Aerosmith had to cancel a few shows at the tail end of a tour in South America due to “health reasons” relating to Hamptonswear enthusiast Steven Tyler. And since we’re all a little jumpy these days, especially considering that we just lost Tom Petty, people freaked out and speculated that Steven was in a bad way. According to a statement on the band’s website, some folks thought that Steven had suffered from a heart attack or seizure. Well, Steven wants everybody to calm the fuck down! He’s fine.
According to Steven’s ALL-CAPS statement (via Rolling Stone):
“IT BREAKS MY HEART TO HAVE LEFT THIS TOUR EARLY…THE BAND HAS NEVER PLAYED BETTER…JUST WATCH THE 100,000 PEOPLE AT ROCK IN RIO…I GIVE YOU ALL AN A+ FOR CREATIVE SPECULATIONS BUT I CERTAINLY DID NOT HAVE A HEART ATTACK OR A SEIZURE ((UNLESS JOE PERRY IS TAKIN’ A RIPPIN’ LEAD))…SORRY TO HAVE CUT THE TOUR SHORT BUT I HAD TO HAVE A PROCEDURE THAT ONLY MY DOC IN THE STATES COULD PERFORM…WE’VE BEEN TO TEL AVIV… TO RUSSIA… TO RIO… AND ALL THE IN BETWEEN…I GUESS IT’S TRUE WHAT THEY SAY …”THAT LIFE’S A PISSER WHEN EU’RE A PEEIN’….”

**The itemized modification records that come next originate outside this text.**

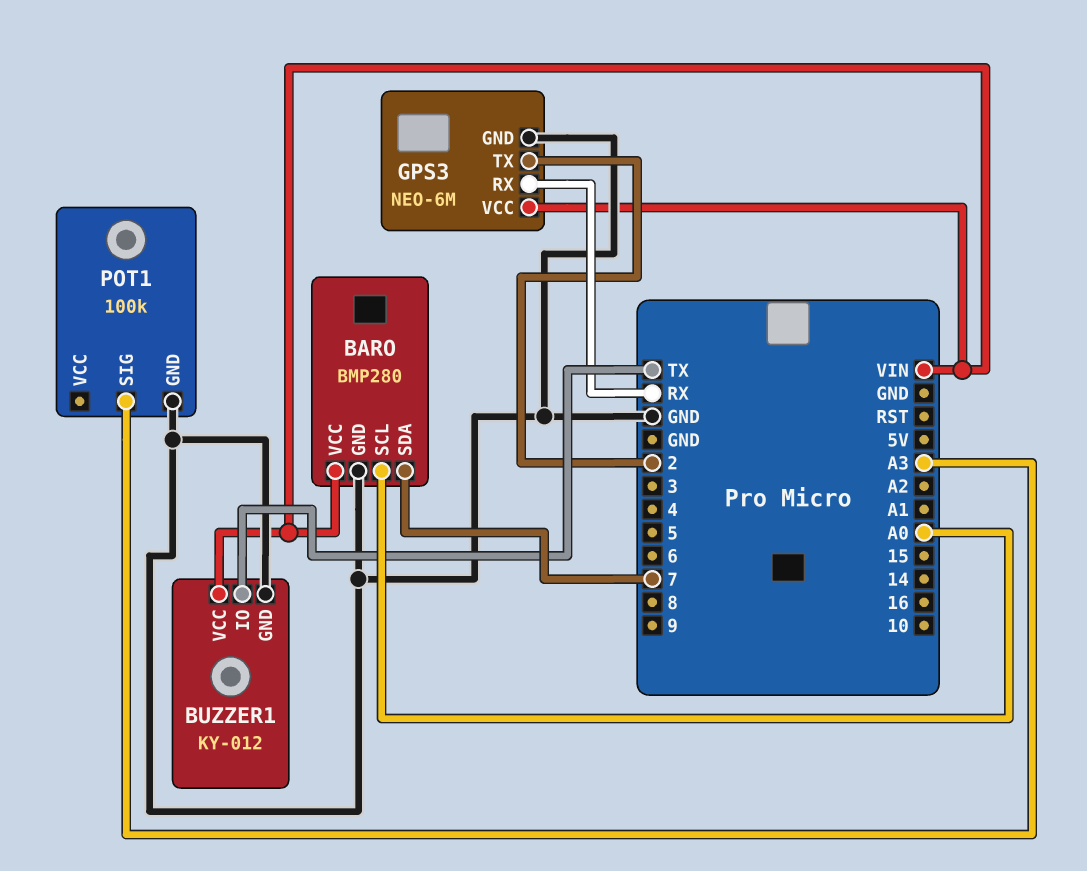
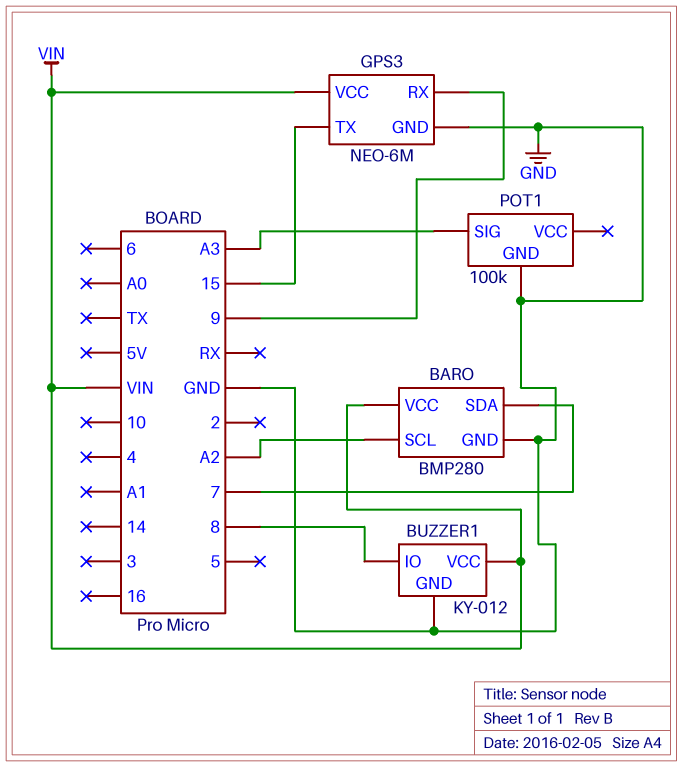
BARO pin SCL: A0 -> A2
BUZZER1 pin IO: TX -> 8
GPS3 pin RX: RX -> 9
GPS3 pin TX: 2 -> 15

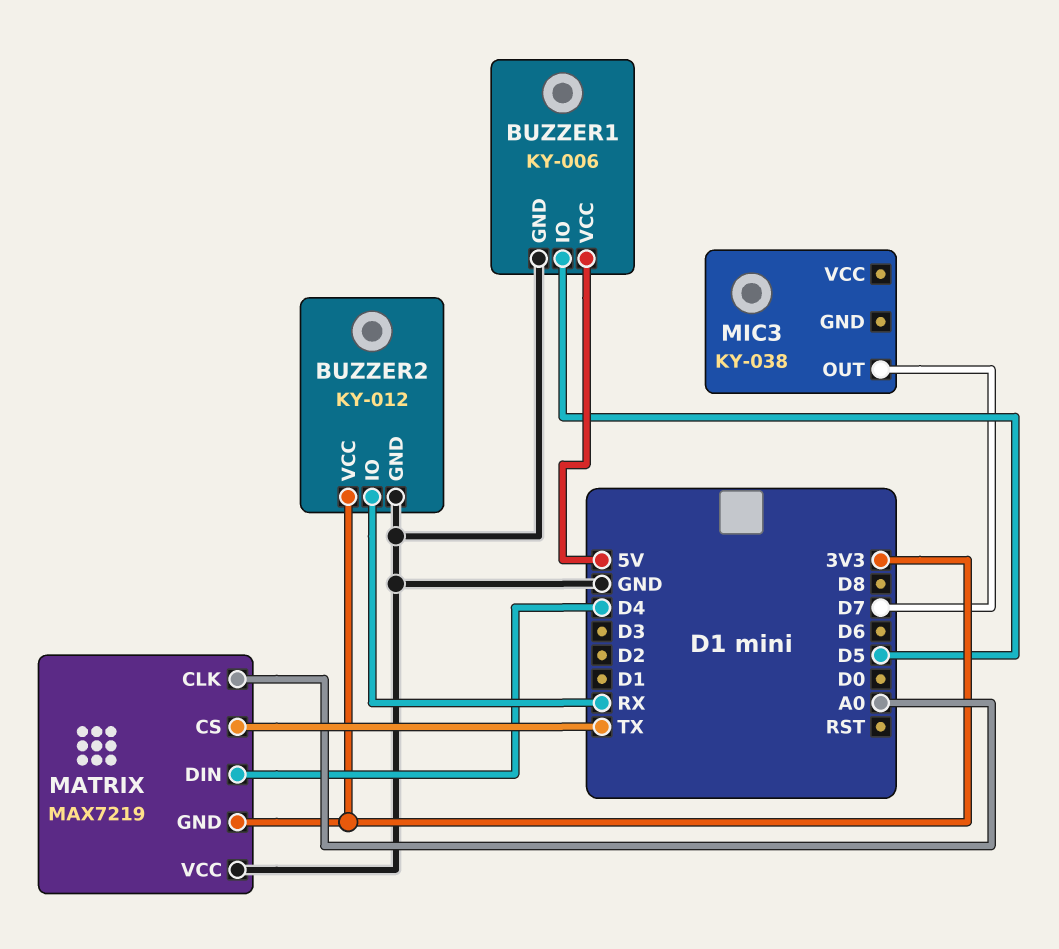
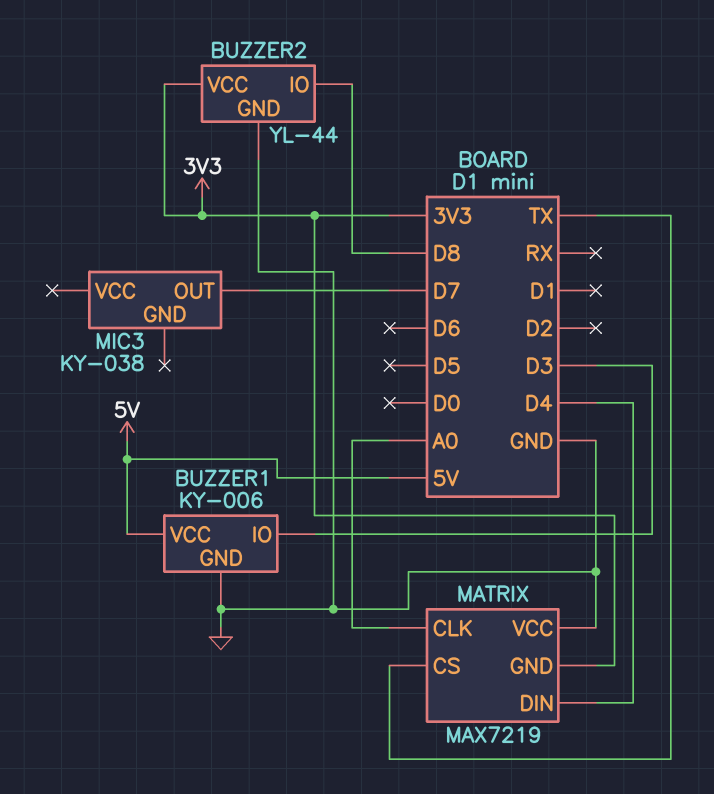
BUZZER1 pin IO: D5 -> D3
BUZZER2: KY-012 -> YL-44
BUZZER2 pin IO: RX -> D8

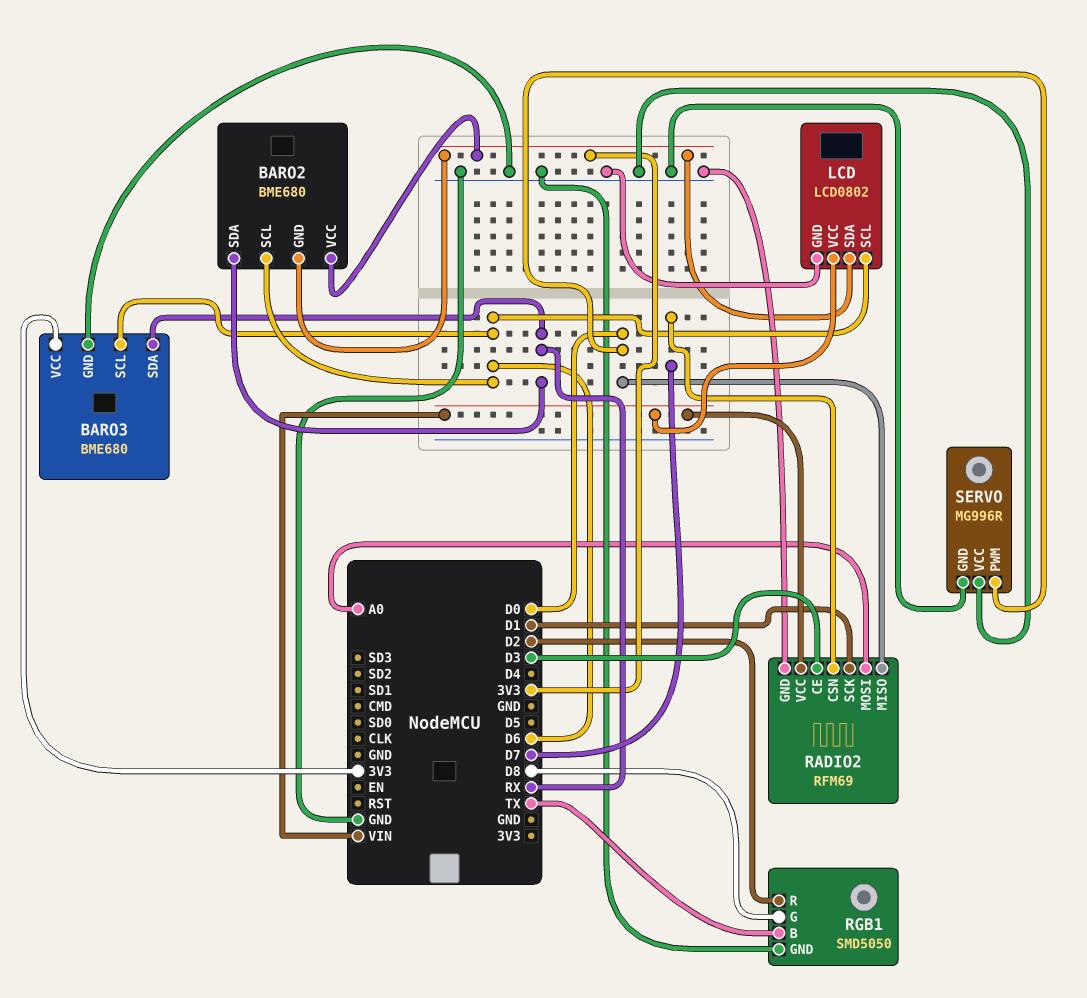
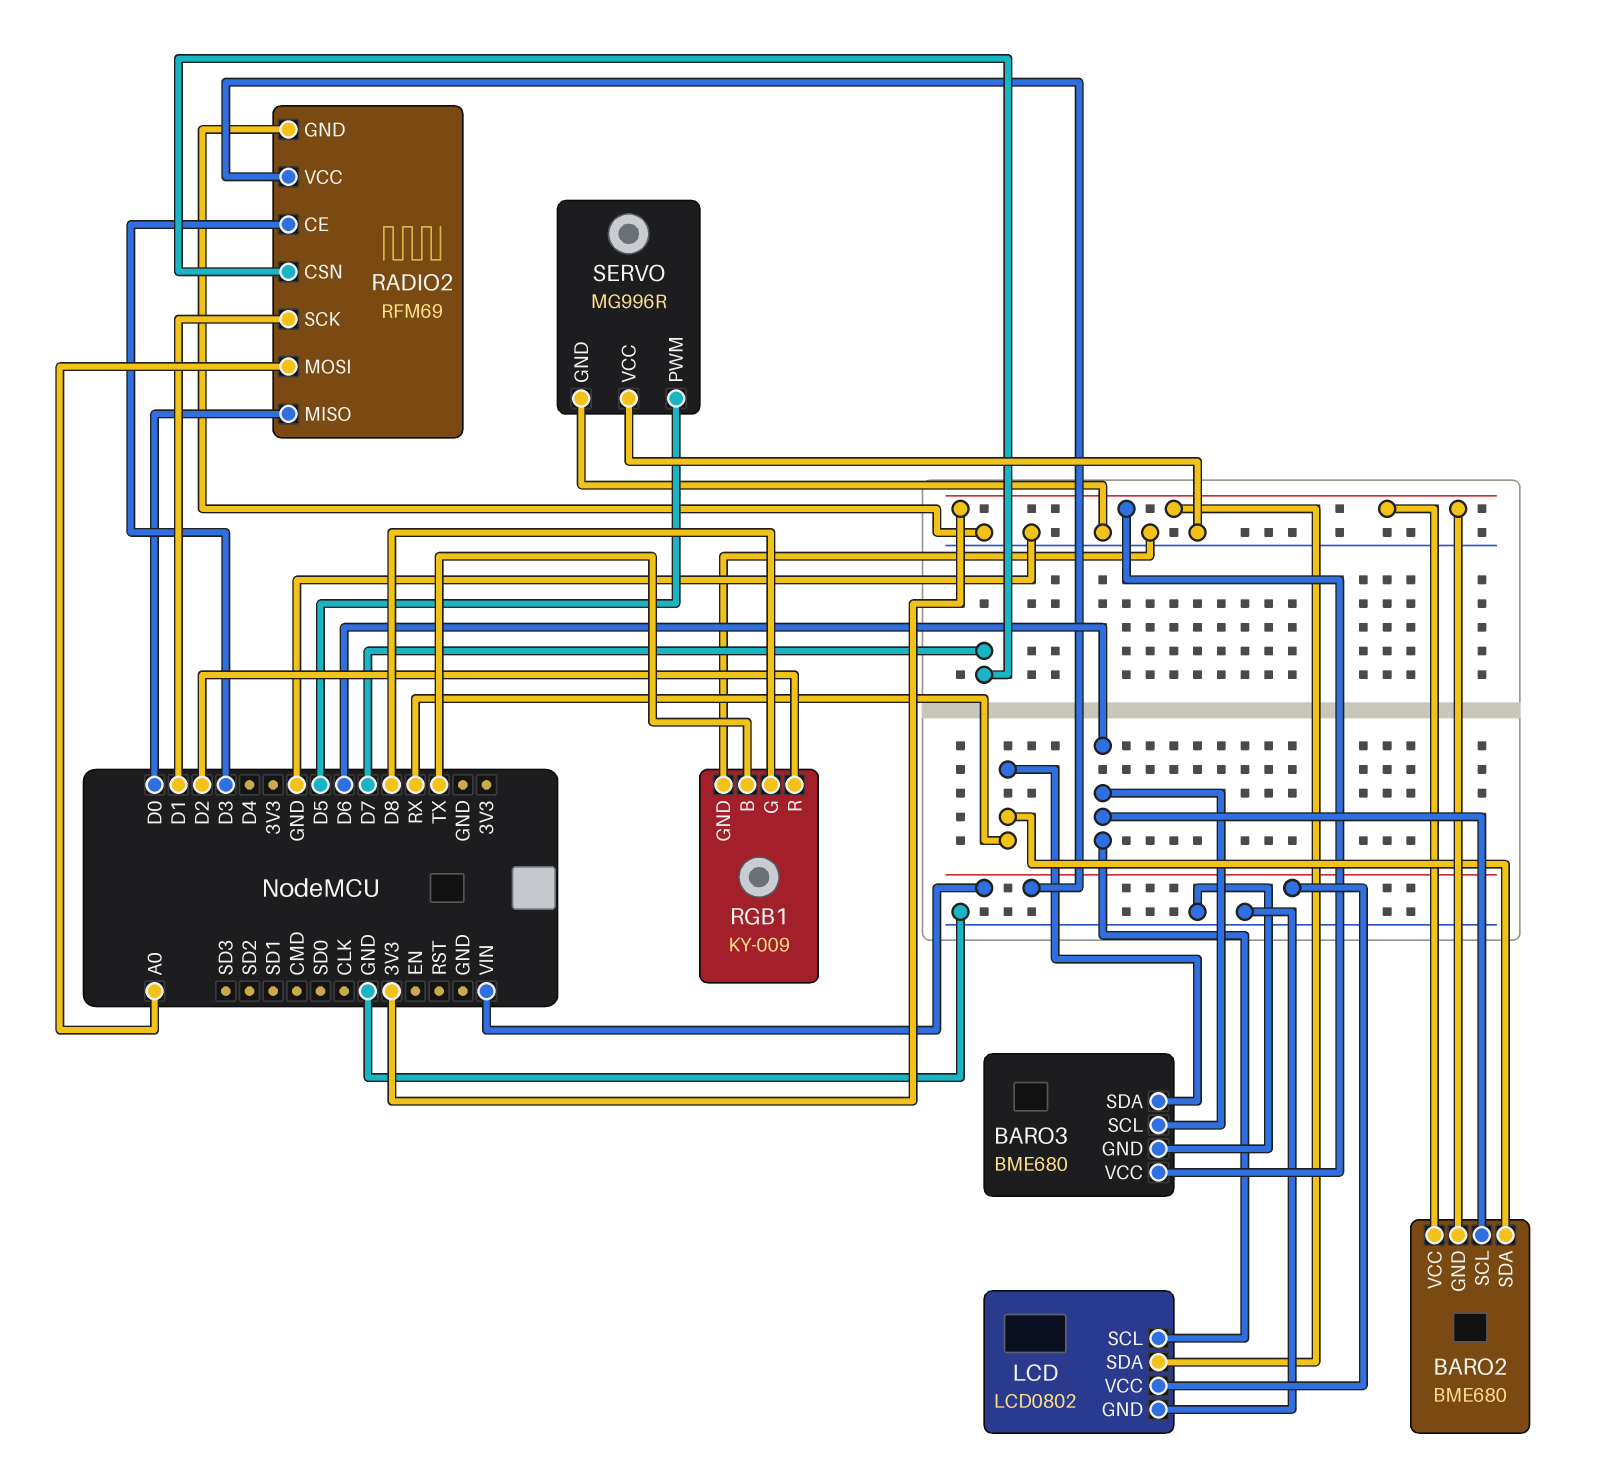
RGB1: SMD5050 -> KY-009
SERVO pin PWM: D0 -> D5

Good to know Steven is feeling well enough to crack some dad jokes. No details were given about what the procedure was but that pun he made about peeing has me speculating that it might have something to do with his junk. Because Steven’s junk has Seen. Some. Shit. Or, my favorite theory, Steven had to have an operation on his scarf hollow. Oh, you don’t know what a scarf hollow is? It’s an organ that only Steven and Johnny Depp-types have and it’s a large hollow sac which has a snozzle that runs up one arm. This organ is filled with many colorful scarves that are produced by the “vas kerchief” that can be eliminated by the a certain movement of the arm creating an endless, colorful stream of scarves at the wrist. There are only one or two doctors in the world who specialize in the scarf hollow and Steven’s is the absolute best.